De camino a la salida, me fui topando con más parejas. Ya en la puerta del parque, le comenté al portero mi satisfacción por la visita. Reemprendí la marcha hacia el hostel. A los pocos metros me fijé en un cartel que ponía que se alquilaban bicicletas. Pensé que estaría bien pillar una porque Agra tiene un recinto con más monumentos, pero bastante alejados, (Siwandra). Alquilar una bicicleta costaba 150 rupias, bastante asequible, no tan rápido como un tuk, pero más barato, sano y menos contaminante.
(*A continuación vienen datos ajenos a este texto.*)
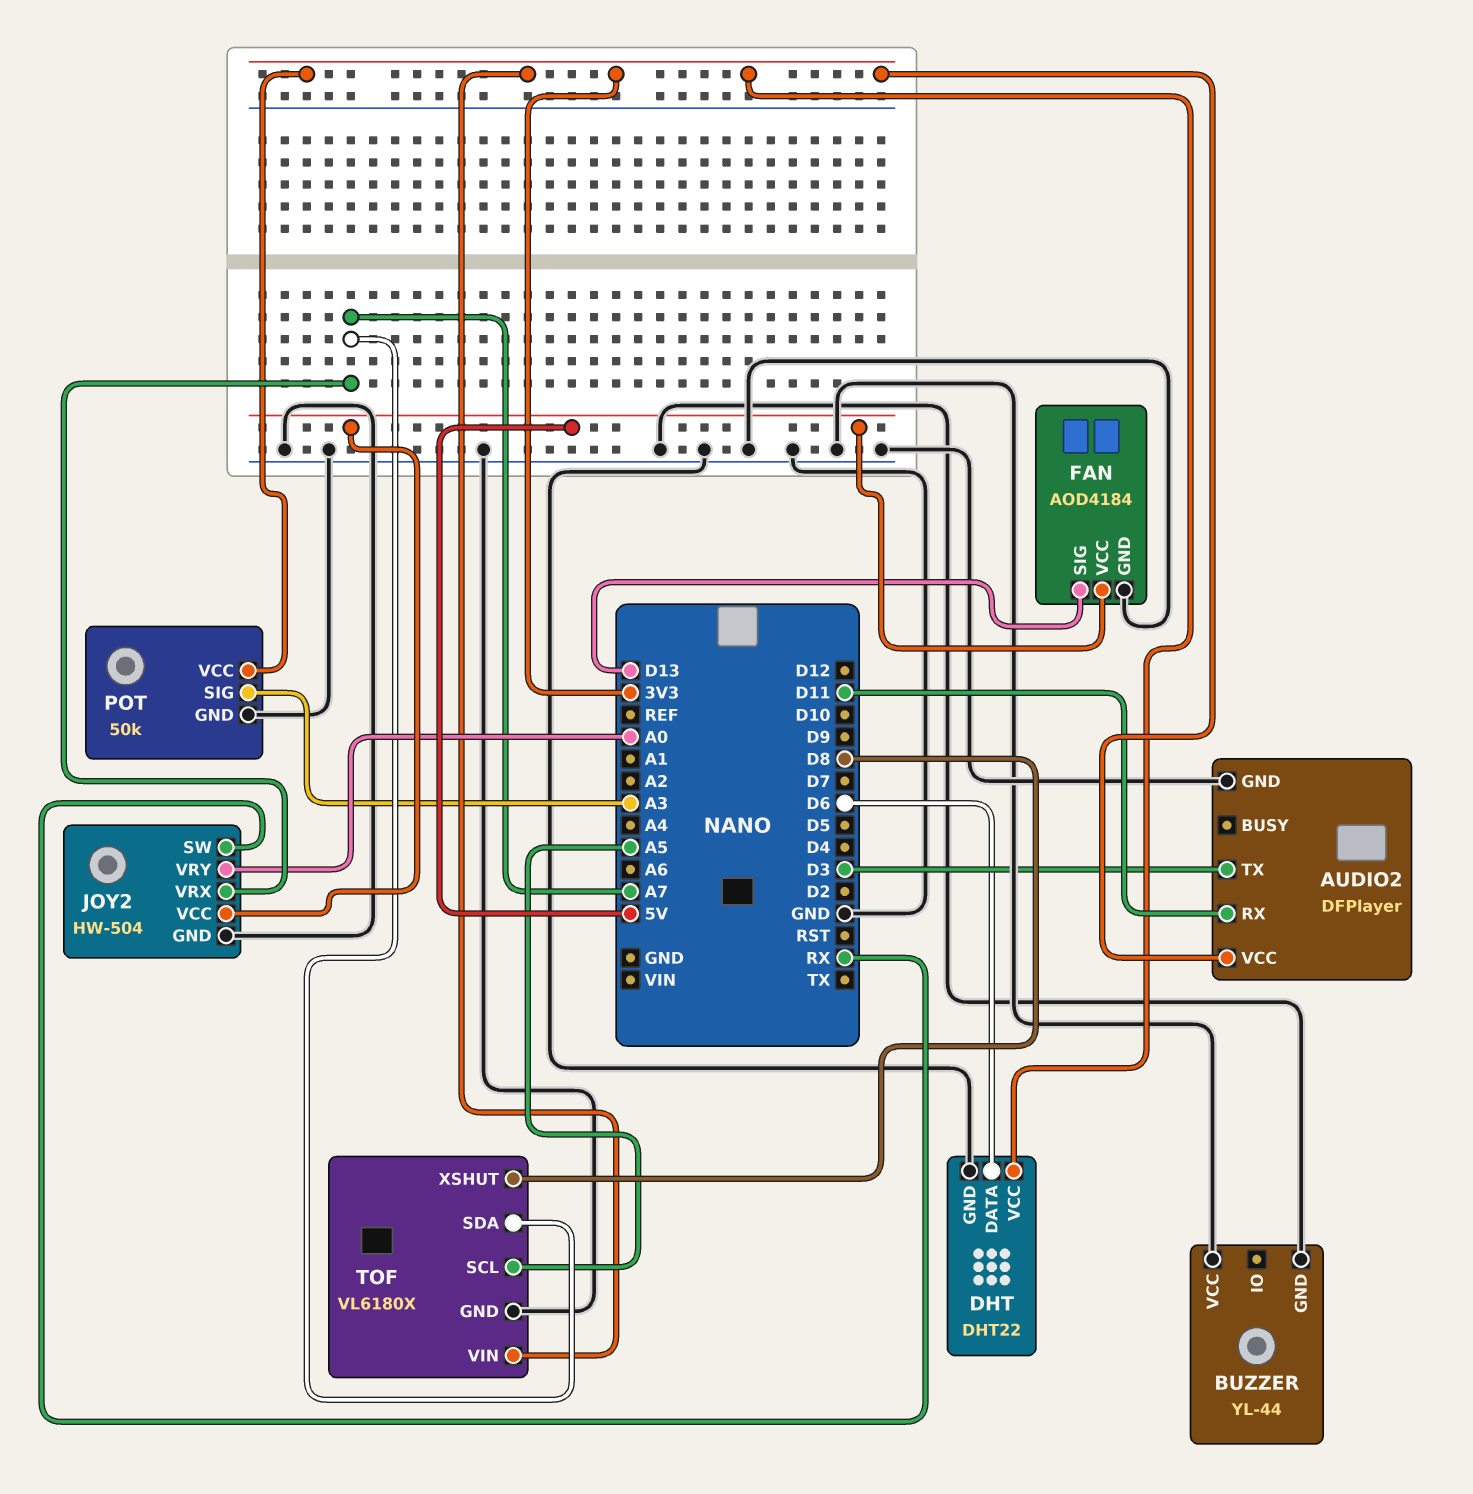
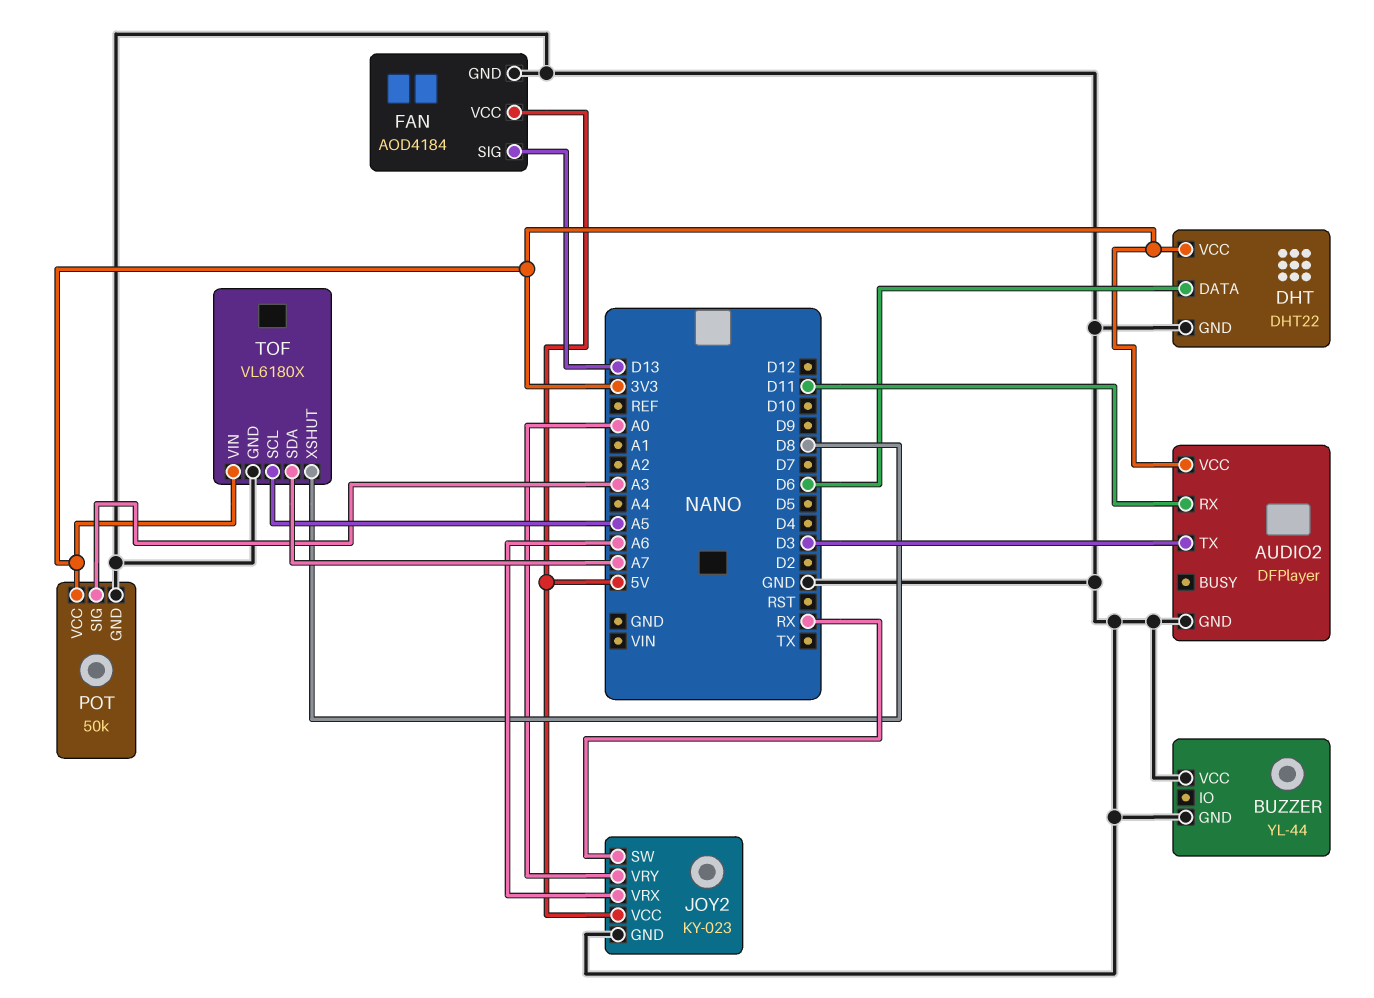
JOY2: HW-504 -> KY-023
JOY2 pin VRX: A7 -> A6

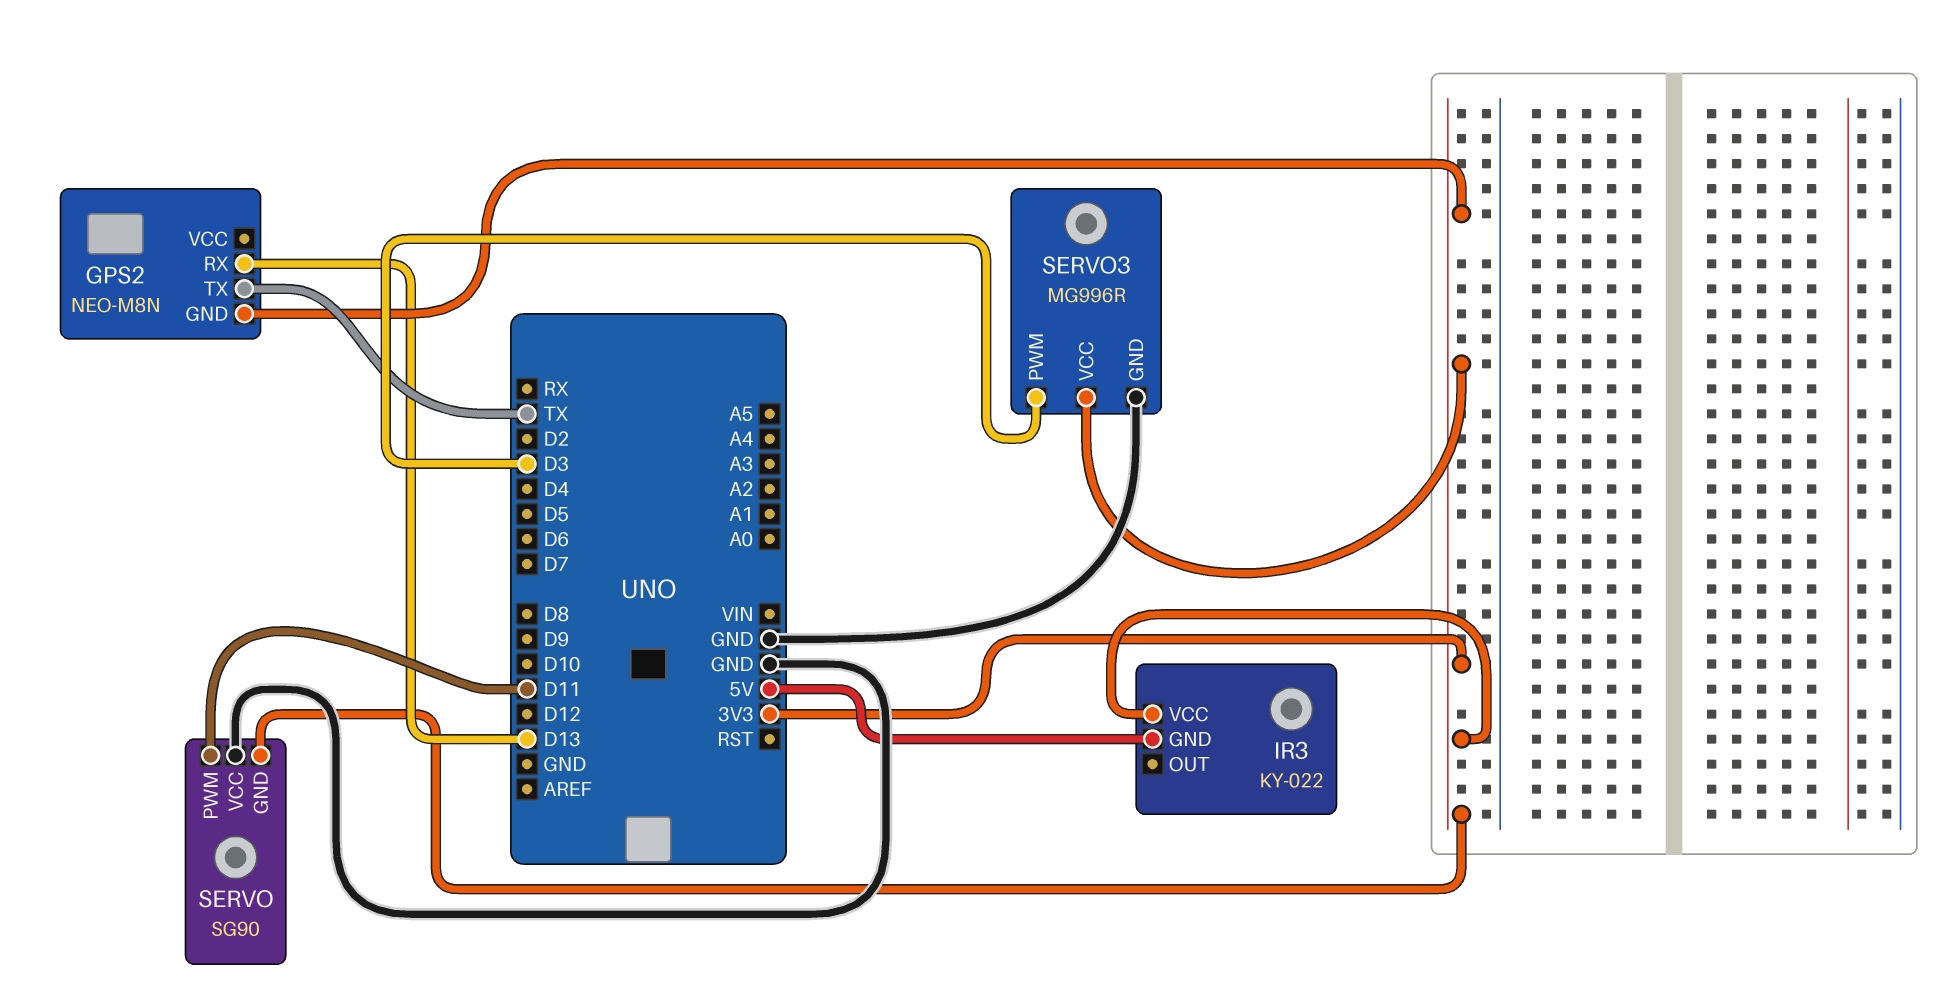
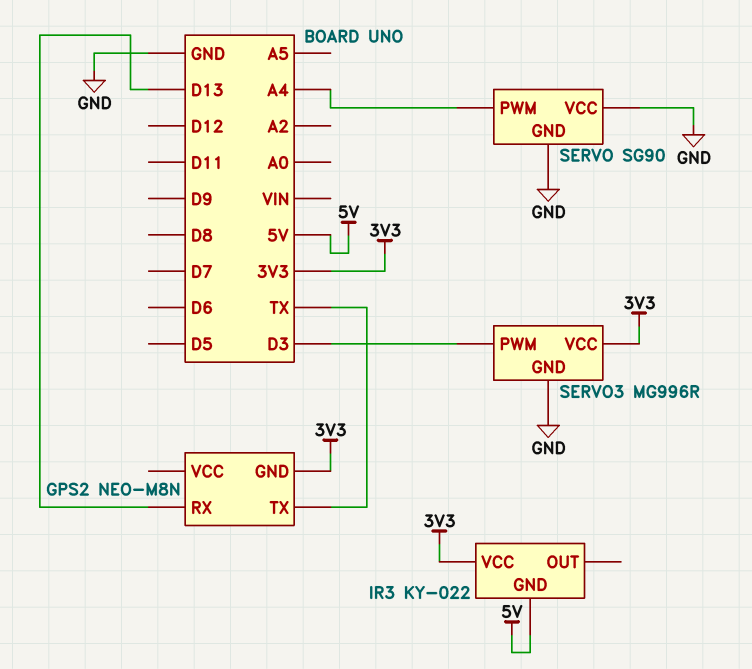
SERVO pin GND: 3V3 -> GND
SERVO pin PWM: D11 -> A4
Pero, hacía mucho calor y debería pedalear después de comer. De camino al hostel me lo seguí pensando. Finalmente rechacé la idea. Tras llenar el estómago, descansé un poco y miré que podía visitar o cómo podía ir allí sin bici en transporte público. Había que ir a la estación de autobuses y desde allí subir a uno dirección Matura. Un tuk esperaba en el hostel y le dije que quería ir a la estación de autobuses. Uno de ellos me explicó que para llegar allí tardaría mucho. Negocié la carrera por 300 rupias y arrancó. No iba muy rápido y tras 5 minutos paró. Me dijo que le estaba esperando su hermano (me lo debería creer). He de decir que fue el mismo que me había llevado al Fort el día anterior por un buen precio. Me comentó que lo más sensato era elegir otro destino. “¿Por qué no el Sada Bazar?” me planteó. Estaba más cerca y me ofrecía 200 rupias con espera incluida. No estaba mal. No es que me atrajera mucho porque no pensaba comprar nada y podía ser asediado por infinidad de vendedores, pero podía ser una buena oportunidad para ver la vida cotidiana de Agra. Y allí que nos fuimos.

No me arrepentí. El bazar aglutinaba unas cuantas calles llenas de tiendas locales, en la que se podía ver algún que otro turista, pero era un mercado local. Tampoco la zona era muy grande y acordé con el tuk un punto de reencuentro una hora después.